BEGIN INFORMATION PROVIDED

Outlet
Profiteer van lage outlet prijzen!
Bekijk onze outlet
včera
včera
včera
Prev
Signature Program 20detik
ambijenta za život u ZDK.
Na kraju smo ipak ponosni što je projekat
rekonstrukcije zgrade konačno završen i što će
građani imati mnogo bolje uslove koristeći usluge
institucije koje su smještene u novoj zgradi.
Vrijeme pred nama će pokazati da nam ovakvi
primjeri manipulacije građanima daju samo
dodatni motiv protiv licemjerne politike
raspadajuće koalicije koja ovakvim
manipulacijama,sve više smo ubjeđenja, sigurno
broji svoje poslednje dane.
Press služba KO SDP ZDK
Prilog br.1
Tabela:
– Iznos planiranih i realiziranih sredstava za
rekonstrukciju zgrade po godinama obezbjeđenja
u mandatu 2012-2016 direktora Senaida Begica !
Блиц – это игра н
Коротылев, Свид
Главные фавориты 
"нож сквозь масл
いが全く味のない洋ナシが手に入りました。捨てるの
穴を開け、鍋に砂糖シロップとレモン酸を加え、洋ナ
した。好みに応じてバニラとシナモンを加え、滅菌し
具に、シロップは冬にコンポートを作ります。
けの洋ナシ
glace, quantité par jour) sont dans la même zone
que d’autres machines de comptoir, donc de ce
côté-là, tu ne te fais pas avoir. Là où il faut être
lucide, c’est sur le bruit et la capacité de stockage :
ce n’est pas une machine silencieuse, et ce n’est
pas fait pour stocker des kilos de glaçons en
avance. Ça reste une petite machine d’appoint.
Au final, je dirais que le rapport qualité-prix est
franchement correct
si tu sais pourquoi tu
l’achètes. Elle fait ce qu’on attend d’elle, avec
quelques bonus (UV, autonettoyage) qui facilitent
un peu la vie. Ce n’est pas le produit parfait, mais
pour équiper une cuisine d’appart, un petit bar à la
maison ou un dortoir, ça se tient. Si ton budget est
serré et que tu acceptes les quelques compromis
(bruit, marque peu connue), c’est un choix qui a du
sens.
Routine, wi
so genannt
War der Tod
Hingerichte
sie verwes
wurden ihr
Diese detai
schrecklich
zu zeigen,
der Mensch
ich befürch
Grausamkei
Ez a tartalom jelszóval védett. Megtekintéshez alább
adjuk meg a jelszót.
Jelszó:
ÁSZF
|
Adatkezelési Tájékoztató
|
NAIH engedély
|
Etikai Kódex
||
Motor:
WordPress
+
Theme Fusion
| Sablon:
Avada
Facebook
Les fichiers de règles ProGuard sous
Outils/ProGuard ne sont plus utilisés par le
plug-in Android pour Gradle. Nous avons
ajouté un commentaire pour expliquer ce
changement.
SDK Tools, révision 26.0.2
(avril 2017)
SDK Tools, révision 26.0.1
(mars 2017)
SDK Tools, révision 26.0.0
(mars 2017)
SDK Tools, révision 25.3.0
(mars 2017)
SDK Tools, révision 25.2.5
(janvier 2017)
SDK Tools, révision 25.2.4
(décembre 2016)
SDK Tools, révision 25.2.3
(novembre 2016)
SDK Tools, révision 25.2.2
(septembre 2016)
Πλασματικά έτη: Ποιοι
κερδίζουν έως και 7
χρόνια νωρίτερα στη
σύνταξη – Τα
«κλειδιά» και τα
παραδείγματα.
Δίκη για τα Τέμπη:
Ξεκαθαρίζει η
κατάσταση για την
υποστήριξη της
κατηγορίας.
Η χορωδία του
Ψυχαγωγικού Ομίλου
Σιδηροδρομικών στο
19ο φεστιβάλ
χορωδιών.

END INFORMATION PROVIDED

The required output is the full set of entries, reproduced verbatim.

Outlet
Profiteer van lage outlet prijzen!
Bekijk onze outlet
včera
včera
včera
Prev
Signature Program 20detik
ambijenta za život u ZDK.
Na kraju smo ipak ponosni što je projekat
rekonstrukcije zgrade konačno završen i što će
građani imati mnogo bolje uslove koristeći usluge
institucije koje su smještene u novoj zgradi.
Vrijeme pred nama će pokazati da nam ovakvi
primjeri manipulacije građanima daju samo
dodatni motiv protiv licemjerne politike
raspadajuće koalicije koja ovakvim
manipulacijama,sve više smo ubjeđenja, sigurno
broji svoje poslednje dane.
Press služba KO SDP ZDK
Prilog br.1
Tabela:
– Iznos planiranih i realiziranih sredstava za
rekonstrukciju zgrade po godinama obezbjeđenja
u mandatu 2012-2016 direktora Senaida Begica !
Блиц – это игра н
Коротылев, Свид
Главные фавориты 
"нож сквозь масл
いが全く味のない洋ナシが手に入りました。捨てるの
穴を開け、鍋に砂糖シロップとレモン酸を加え、洋ナ
した。好みに応じてバニラとシナモンを加え、滅菌し
具に、シロップは冬にコンポートを作ります。
けの洋ナシ
glace, quantité par jour) sont dans la même zone
que d’autres machines de comptoir, donc de ce
côté-là, tu ne te fais pas avoir. Là où il faut être
lucide, c’est sur le bruit et la capacité de stockage :
ce n’est pas une machine silencieuse, et ce n’est
pas fait pour stocker des kilos de glaçons en
avance. Ça reste une petite machine d’appoint.
Au final, je dirais que le rapport qualité-prix est
franchement correct
si tu sais pourquoi tu
l’achètes. Elle fait ce qu’on attend d’elle, avec
quelques bonus (UV, autonettoyage) qui facilitent
un peu la vie. Ce n’est pas le produit parfait, mais
pour équiper une cuisine d’appart, un petit bar à la
maison ou un dortoir, ça se tient. Si ton budget est
serré et que tu acceptes les quelques compromis
(bruit, marque peu connue), c’est un choix qui a du
sens.
Routine, wi
so genannt
War der Tod
Hingerichte
sie verwes
wurden ihr
Diese detai
schrecklich
zu zeigen,
der Mensch
ich befürch
Grausamkei
Ez a tartalom jelszóval védett. Megtekintéshez alább
adjuk meg a jelszót.
Jelszó:
ÁSZF
|
Adatkezelési Tájékoztató
|
NAIH engedély
|
Etikai Kódex
||
Motor:
WordPress
+
Theme Fusion
| Sablon:
Avada
Facebook
Les fichiers de règles ProGuard sous
Outils/ProGuard ne sont plus utilisés par le
plug-in Android pour Gradle. Nous avons
ajouté un commentaire pour expliquer ce
changement.
SDK Tools, révision 26.0.2
(avril 2017)
SDK Tools, révision 26.0.1
(mars 2017)
SDK Tools, révision 26.0.0
(mars 2017)
SDK Tools, révision 25.3.0
(mars 2017)
SDK Tools, révision 25.2.5
(janvier 2017)
SDK Tools, révision 25.2.4
(décembre 2016)
SDK Tools, révision 25.2.3
(novembre 2016)
SDK Tools, révision 25.2.2
(septembre 2016)
Πλασματικά έτη: Ποιοι
κερδίζουν έως και 7
χρόνια νωρίτερα στη
σύνταξη – Τα
«κλειδιά» και τα
παραδείγματα.
Δίκη για τα Τέμπη:
Ξεκαθαρίζει η
κατάσταση για την
υποστήριξη της
κατηγορίας.
Η χορωδία του
Ψυχαγωγικού Ομίλου
Σιδηροδρομικών στο
19ο φεστιβάλ
χορωδιών.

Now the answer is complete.